Originally Posted by
terrymorse
Many people have been living long enough to die of heart disease for a long time. In 1900, heart disease mortality was 137.4 per 100,000. In 2010, it was 192.9 per 100,000.
An increase, certainly, but not an increase from zero. What changes drove the sharp increase in heart disease? Living longer? A little. The biggies were (are): smoking, sedentary lifestyles, and crappy diet.
Personal data point: my grandfather died of a heart attack in 1926, at the age of 45.

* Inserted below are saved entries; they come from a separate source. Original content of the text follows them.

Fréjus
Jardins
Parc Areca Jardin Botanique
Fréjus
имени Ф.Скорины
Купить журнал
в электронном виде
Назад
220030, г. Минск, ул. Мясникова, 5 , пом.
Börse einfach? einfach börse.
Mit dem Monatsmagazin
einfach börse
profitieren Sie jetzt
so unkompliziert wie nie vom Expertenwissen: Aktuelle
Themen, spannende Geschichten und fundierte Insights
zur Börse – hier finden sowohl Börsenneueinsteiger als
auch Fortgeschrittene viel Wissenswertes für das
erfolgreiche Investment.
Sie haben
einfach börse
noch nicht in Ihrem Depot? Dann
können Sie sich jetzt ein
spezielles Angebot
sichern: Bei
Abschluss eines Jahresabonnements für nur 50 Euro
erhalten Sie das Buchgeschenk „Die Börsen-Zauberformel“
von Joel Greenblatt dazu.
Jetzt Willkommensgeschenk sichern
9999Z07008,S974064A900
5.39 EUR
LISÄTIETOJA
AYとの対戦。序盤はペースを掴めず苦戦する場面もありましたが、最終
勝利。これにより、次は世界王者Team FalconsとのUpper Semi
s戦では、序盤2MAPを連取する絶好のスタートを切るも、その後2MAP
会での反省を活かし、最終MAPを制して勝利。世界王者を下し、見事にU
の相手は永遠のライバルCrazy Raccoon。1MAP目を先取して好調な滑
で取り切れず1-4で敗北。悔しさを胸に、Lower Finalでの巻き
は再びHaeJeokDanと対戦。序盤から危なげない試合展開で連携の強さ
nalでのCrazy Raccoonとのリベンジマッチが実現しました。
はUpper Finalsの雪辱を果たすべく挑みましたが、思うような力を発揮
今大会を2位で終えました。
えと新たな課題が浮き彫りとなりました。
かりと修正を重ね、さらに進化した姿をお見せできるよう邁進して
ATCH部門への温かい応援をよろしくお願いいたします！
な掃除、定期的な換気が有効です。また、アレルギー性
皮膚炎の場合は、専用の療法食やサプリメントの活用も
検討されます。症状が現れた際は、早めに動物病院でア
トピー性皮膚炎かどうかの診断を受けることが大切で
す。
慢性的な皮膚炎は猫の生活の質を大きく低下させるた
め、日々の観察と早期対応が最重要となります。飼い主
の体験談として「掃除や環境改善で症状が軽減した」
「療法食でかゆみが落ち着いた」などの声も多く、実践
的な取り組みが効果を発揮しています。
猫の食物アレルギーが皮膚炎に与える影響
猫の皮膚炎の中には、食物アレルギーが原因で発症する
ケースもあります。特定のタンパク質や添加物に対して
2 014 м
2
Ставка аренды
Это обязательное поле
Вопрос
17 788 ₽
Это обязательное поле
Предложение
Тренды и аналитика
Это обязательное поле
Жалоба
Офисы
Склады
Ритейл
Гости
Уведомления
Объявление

"What changes drove the sharp increase in heart disease? Living longer? A little."
In 1900, the global life expectancy was around 32 years. In 2010, the global life expectancy was just short of 71 years.
I'm no public health expert, but an ex-girlfriend with one PhD in public health and another in epidemiology was. She's the one who pointed out to me, when I raised many of the points that you did above, that mutations accumulate linearly over time in organisms regardless of the usual risk factors that get blamed for increased rates of diseases.
Thus, she said, it's often difficult to winnow out which diseases are caused by environmental factors and which by mutations that would have occurred anyway.
So, I'm not saying that the factors you listed are not important. Only that, living as we are between 2 and 3 times longer than humans did until very recently, mutations accumulate, and that you rarely see that fact mentioned, let alone explored in depth, when discussions like this one arise.